= Liban Hussein =

Canadian entrepreneur and businessman

Liban M. Hussein (Liibaan Xuseen, ليبان حسين; born in Somalia) is a Canadian entrepreneur and businessman. He was a stakeholder in the Al-Barakat money transfer firm. In November 2001, Hussein was arrested at the request of the United States government, which accused him of supporting terrorism through the company. His assets were also frozen. Hussein was eventually exonerated of the charges and released, after a court found that neither the Royal Canadian Mounted Police (RCMP) nor the U.S.A authorities were able to provide any evidence of terrorist links. In February 2012, all charges against the Al-Barakat Group of Companies were also dropped.

==Businesses==
Hussein ran two businesses in Ottawa, Ontario. The first was a cleaning company, which he started to offer his family employment and improve their chances of successful immigration to Canada. The second was a hawala, a form of informal money transfer business, named Barakaat North America Inc. Hussein and his brother ran the latter business out of Dorchester, Massachusetts.

==Arrest==
When it was announced that al-Qaeda was believed to have ties to the Somali money transfer service, Al-Barakat, which Hussein contracted, his brother was arrested in Boston. The cleaning franchise also revoked Hussein's license.

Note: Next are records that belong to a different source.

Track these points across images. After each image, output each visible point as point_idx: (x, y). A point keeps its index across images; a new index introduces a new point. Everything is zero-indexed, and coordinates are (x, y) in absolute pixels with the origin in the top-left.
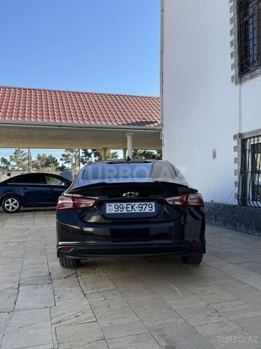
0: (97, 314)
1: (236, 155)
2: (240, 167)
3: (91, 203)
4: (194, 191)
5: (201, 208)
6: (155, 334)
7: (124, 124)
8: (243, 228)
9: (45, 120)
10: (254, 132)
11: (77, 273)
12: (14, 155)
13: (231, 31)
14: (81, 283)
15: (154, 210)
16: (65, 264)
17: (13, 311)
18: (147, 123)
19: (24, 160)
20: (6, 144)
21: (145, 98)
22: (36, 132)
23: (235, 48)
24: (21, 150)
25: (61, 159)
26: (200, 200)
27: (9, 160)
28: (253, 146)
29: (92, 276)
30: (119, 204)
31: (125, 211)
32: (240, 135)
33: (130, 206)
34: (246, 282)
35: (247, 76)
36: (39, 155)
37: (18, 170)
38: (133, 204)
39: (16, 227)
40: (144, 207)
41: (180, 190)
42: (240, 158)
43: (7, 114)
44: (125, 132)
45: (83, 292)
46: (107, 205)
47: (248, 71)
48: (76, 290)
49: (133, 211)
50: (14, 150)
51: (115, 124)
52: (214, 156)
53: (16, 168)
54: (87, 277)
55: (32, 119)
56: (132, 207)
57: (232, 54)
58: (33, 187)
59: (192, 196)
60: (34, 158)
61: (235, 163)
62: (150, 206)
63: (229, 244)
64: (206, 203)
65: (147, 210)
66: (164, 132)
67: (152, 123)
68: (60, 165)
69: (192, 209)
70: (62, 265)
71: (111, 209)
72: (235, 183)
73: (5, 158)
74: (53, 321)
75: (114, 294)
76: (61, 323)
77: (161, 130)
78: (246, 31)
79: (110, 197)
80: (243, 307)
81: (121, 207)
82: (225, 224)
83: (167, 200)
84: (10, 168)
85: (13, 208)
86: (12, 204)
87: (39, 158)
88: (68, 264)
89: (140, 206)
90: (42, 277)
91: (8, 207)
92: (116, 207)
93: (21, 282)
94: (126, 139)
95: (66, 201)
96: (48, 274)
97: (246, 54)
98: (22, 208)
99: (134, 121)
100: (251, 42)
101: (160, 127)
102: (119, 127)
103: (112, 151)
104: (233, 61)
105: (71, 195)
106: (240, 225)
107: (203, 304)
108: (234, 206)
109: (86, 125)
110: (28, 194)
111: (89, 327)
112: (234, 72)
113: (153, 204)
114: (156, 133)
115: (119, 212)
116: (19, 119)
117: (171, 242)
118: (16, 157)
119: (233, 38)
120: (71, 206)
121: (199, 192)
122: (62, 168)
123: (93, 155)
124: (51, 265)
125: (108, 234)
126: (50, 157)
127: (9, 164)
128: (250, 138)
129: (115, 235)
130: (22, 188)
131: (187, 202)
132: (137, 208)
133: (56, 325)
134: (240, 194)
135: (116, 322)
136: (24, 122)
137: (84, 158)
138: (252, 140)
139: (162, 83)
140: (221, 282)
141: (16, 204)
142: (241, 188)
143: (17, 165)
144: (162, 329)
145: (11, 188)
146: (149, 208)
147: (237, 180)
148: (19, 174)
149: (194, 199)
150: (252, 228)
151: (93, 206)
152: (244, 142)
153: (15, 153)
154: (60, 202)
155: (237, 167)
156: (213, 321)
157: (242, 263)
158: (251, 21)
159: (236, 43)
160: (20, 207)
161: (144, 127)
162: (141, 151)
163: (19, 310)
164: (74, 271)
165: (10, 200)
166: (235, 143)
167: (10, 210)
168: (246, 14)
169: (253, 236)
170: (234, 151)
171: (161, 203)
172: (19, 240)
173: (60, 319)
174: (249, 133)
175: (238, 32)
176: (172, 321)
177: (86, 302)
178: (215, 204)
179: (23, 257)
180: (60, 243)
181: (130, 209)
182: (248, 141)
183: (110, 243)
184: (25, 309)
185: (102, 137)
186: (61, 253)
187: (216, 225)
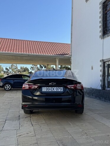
0: (36, 133)
1: (101, 68)
2: (102, 74)
3: (36, 87)
4: (80, 83)
5: (82, 90)
6: (58, 142)
7: (55, 55)
8: (103, 99)
9: (22, 52)
10: (108, 59)
11: (30, 116)
12: (11, 67)
13: (100, 17)
14: (32, 120)
15: (62, 91)
16: (26, 112)
17: (1, 131)
18: (65, 54)
19: (15, 69)
20: (7, 62)
21: (65, 44)
22: (19, 57)
23: (101, 24)
24: (14, 65)
25: (30, 69)
26: (82, 87)
27: (9, 69)
28: (108, 65)
29: (36, 117)
30: (48, 88)
31: (50, 90)
32: (103, 60)
33: (52, 89)
34: (100, 121)
35: (106, 36)
36: (21, 67)
37: (12, 73)
38: (54, 88)
39: (9, 96)
40: (58, 89)
41: (74, 83)
42: (103, 70)
43: (9, 50)
44: (55, 58)
45: (32, 124)
46: (43, 88)
47: (107, 33)
48: (29, 123)
49: (54, 91)
50: (11, 65)
51: (51, 54)
52: (92, 69)
53: (12, 72)
54: (34, 118)
55: (17, 52)
56: (53, 89)
57: (100, 26)
58: (17, 80)
59: (78, 85)
60: (19, 68)
61: (101, 72)
62: (61, 89)
63: (96, 106)
64: (85, 88)
65: (59, 90)
66: (72, 58)
67: (67, 54)
68: (30, 71)
69: (79, 90)
70: (25, 112)
71: (44, 89)
72: (101, 80)
73: (7, 68)
74: (17, 135)
75: (44, 125)
76: (21, 136)
77: (71, 57)
78: (106, 17)
79: (46, 85)
80: (97, 132)
81: (49, 89)
82: (96, 98)
83: (68, 86)
84: (9, 72)
85: (8, 89)
86: (8, 87)
87: (21, 68)
88: (27, 112)
89: (57, 89)
90: (16, 117)
91: (6, 88)
92: (47, 89)
93: (7, 119)
94: (56, 61)
95: (26, 86)
96: (18, 116)
97: (106, 27)
98: (12, 89)
99: (59, 53)
100: (108, 21)
101: (70, 56)
102: (53, 56)
103: (52, 66)
104: (100, 29)
105: (28, 83)
106: (102, 98)
107: (81, 130)
108: (100, 90)
109: (42, 55)
110: (14, 83)
111: (32, 138)
112: (101, 34)
113: (62, 88)
114: (69, 59)
115: (48, 91)
116: (12, 52)
117: (70, 104)
118: (12, 68)
119: (101, 20)
120: (28, 88)
121: (82, 83)
122: (31, 73)
123: (44, 67)
124: (20, 112)
125: (44, 100)
126: (26, 68)
127: (9, 70)
128: (107, 61)
129: (47, 100)
130: (12, 80)
131: (76, 87)
132: (55, 89)
133: (18, 137)
134: (102, 85)
135: (43, 136)
136: (13, 53)
137: (40, 69)
138: (108, 62)
139: (72, 38)
140: (90, 121)
141: (9, 87)
142: (103, 82)
143: (12, 71)
144: (61, 140)
145: (8, 80)
146: (60, 89)
147: (101, 79)
148: (11, 74)
149: (80, 86)
150: (107, 99)
151: (37, 88)
152: (104, 63)
153: (11, 66)
154: (23, 86)
155: (101, 73)
156: (84, 137)
157: (100, 114)
158: (108, 13)
159: (102, 22)
160: (11, 88)
161: (64, 56)
162: (63, 66)
163: (4, 130)
164: (29, 115)
165: (7, 85)
166: (101, 63)
167: (7, 89)
168: (106, 10)
169: (107, 103)
170: (100, 67)
171: (65, 87)
172: (9, 102)
173: (20, 134)
174: (106, 59)
175: (103, 17)
176: (67, 136)
177: (32, 128)
178: (92, 89)
179: (9, 109)
180: (23, 103)
181: (52, 90)
182: (106, 63)
183: (44, 104)
184: (6, 130)
185: (47, 60)
186: (23, 107)
187: (92, 98)
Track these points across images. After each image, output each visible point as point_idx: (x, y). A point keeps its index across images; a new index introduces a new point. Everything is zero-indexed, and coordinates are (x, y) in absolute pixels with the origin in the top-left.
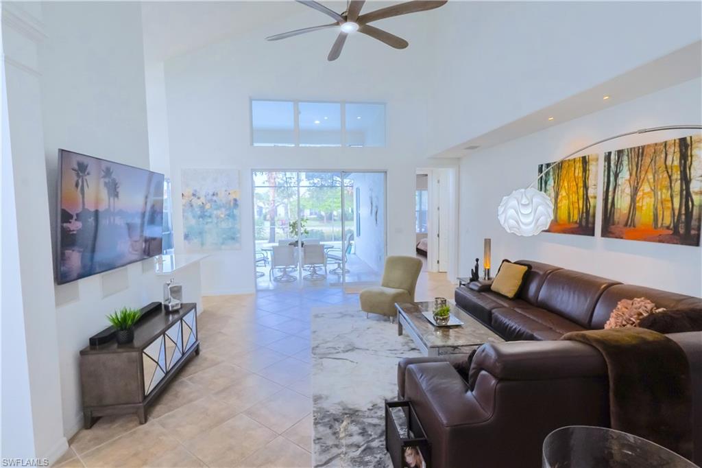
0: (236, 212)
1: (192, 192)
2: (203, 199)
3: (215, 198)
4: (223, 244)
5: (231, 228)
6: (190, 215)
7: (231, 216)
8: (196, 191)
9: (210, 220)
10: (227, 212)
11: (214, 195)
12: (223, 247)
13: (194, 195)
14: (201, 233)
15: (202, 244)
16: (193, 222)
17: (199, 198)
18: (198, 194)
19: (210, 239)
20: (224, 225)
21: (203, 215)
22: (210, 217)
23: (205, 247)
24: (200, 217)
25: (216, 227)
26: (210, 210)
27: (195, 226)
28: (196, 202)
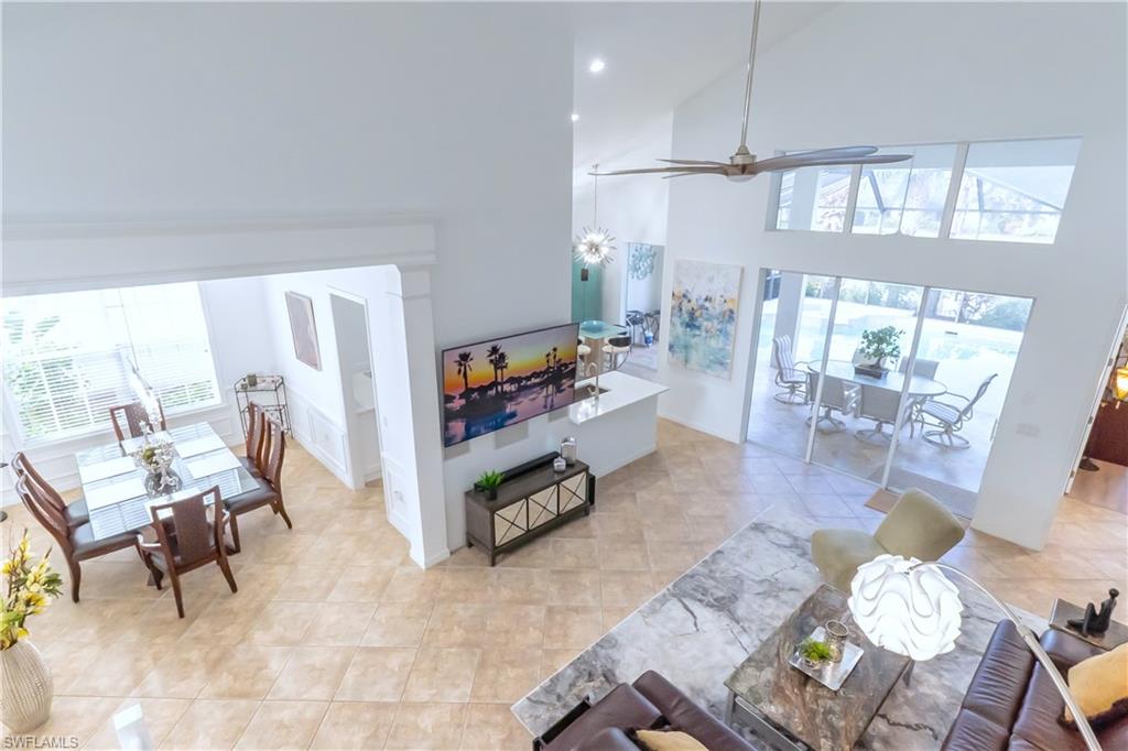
0: (730, 328)
1: (683, 292)
2: (694, 304)
3: (707, 304)
4: (708, 367)
5: (721, 350)
6: (677, 321)
7: (723, 332)
8: (687, 291)
9: (697, 332)
10: (719, 327)
11: (706, 300)
12: (709, 371)
13: (684, 296)
14: (686, 347)
15: (686, 361)
16: (680, 329)
17: (689, 301)
18: (689, 296)
19: (695, 356)
20: (713, 343)
21: (691, 324)
22: (698, 328)
23: (688, 366)
24: (688, 325)
25: (705, 345)
26: (700, 319)
27: (682, 337)
28: (686, 306)
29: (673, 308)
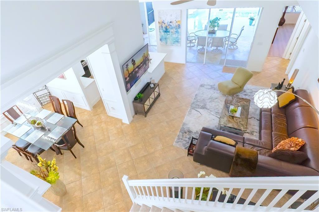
0: (179, 30)
1: (162, 21)
3: (171, 24)
4: (173, 43)
5: (177, 37)
6: (162, 31)
7: (177, 32)
8: (163, 20)
9: (169, 33)
10: (176, 30)
11: (170, 22)
12: (174, 45)
13: (163, 22)
14: (166, 39)
15: (166, 43)
16: (163, 33)
17: (165, 24)
18: (164, 22)
19: (169, 41)
20: (174, 36)
21: (166, 31)
22: (169, 32)
23: (167, 44)
24: (165, 32)
25: (171, 36)
26: (169, 29)
27: (164, 36)
28: (164, 26)
29: (159, 27)
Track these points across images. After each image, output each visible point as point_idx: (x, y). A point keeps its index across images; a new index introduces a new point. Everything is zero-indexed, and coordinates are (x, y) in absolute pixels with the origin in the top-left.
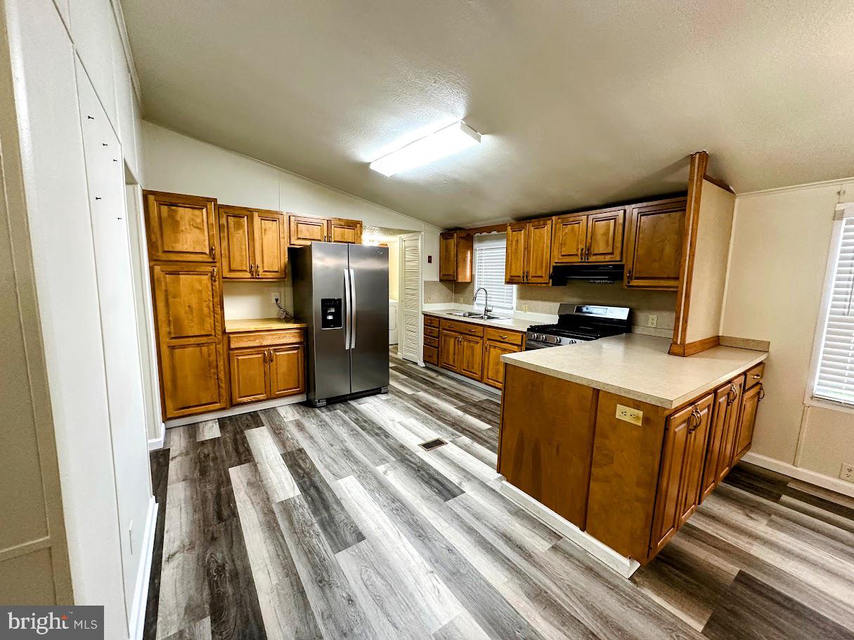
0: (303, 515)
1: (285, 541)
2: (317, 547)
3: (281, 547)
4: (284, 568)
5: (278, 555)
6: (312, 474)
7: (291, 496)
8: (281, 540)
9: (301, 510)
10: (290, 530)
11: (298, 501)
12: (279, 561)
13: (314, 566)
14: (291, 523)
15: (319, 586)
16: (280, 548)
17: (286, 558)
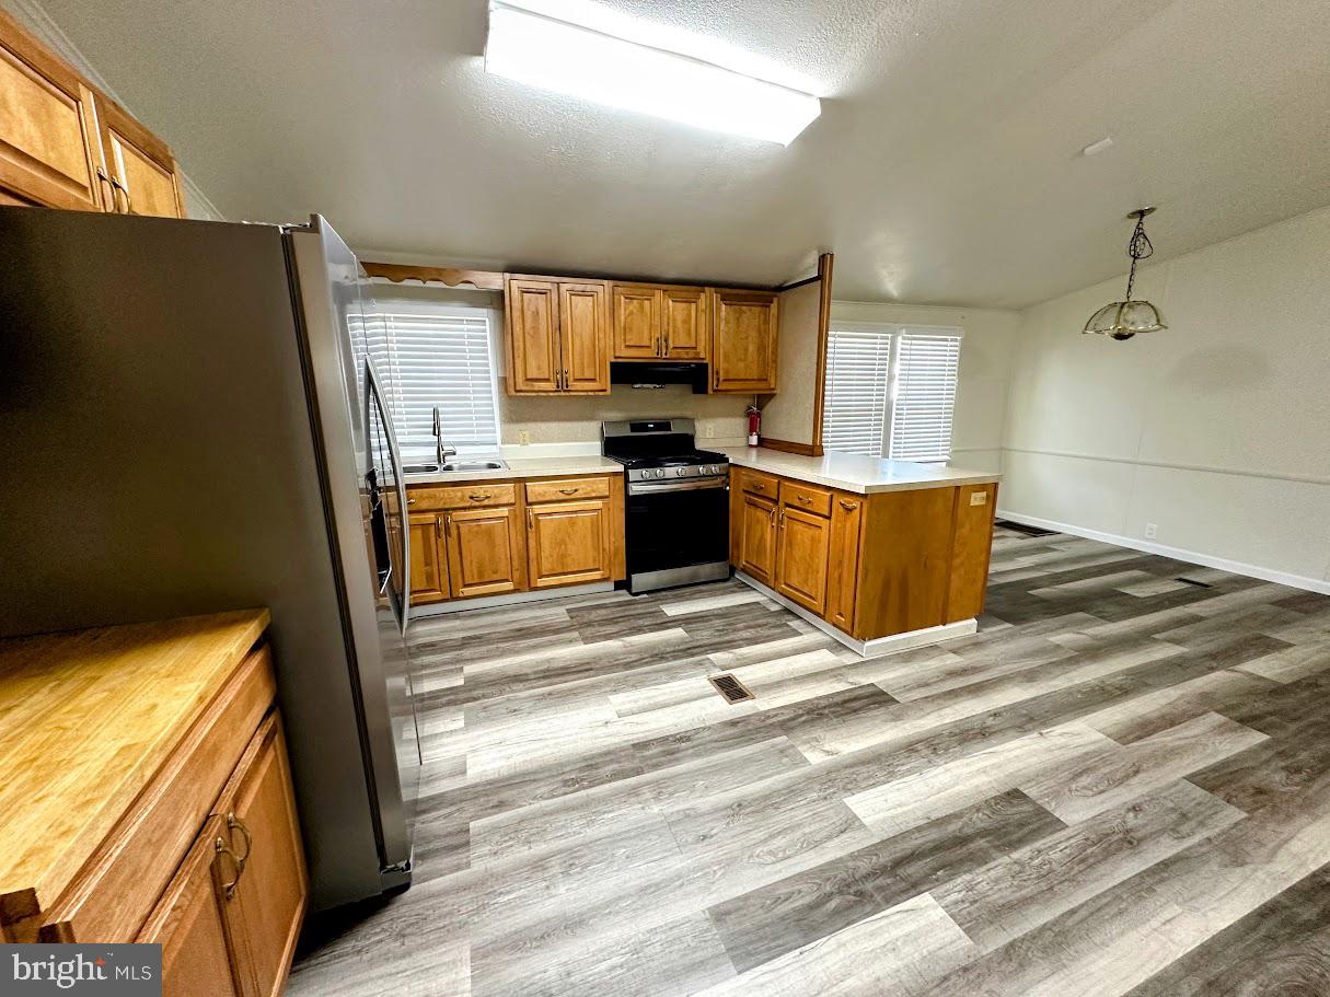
0: (997, 881)
1: (1082, 906)
2: (1068, 851)
3: (1099, 910)
4: (1141, 898)
5: (1121, 912)
6: (845, 875)
7: (941, 912)
8: (1083, 913)
9: (983, 887)
10: (1048, 900)
11: (954, 897)
12: (1134, 909)
13: (1107, 854)
14: (1026, 902)
15: (1138, 844)
16: (1103, 912)
17: (1119, 898)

United States listed Al-Barakat as a terrorist entity, along with Hussein and his brother. The Canadian government also followed suit and labelled Hussein, his brother and their company as terrorists, without conducting its independent investigation. The United Nations Security Council also listed Hussein as a terrorist and froze all his assets.

Hussein went to the Ottawa police department, where he was arrested on November 7, 2001 by the Royal Canadian Mounted Police at the request of the United States government. A court later released him on bail, as no evidence of terrorist links had been produced. Hussein was later represented by Michael Edelson.

==Exoneration==
On June 3, 2002, seven months after Hussein was originally listed as a terrorist, the Canadian government announced that it had been shown "no evidence" suggesting that he was linked to terrorism, and that charges would therefore be dropped. Hussein's name was subsequently removed from the Canadian list of individuals supporting terrorism, and later off of the American and United Nations lists as well, after the Canadian government sought his de-listing there.

The Civil Liberties Association of Ottawa was quoted in newspapers that "the government destroyed this man's life without a single shred of evidence". Hussein subsequently reached a monetary settlement with the Canadian government for an undisclosed amount, and has since remained out of the public eye. In February 2012, the charges against Al-Barakat were also dropped, and all 17 entities associated with the Al-Barakat Group of Companies were removed from the UN Security Council al-Qaida Sanctions Committee's list, including the Barakat Bank of Somalia, Al-Barakat Exchange and Barakat Telecommunications Company.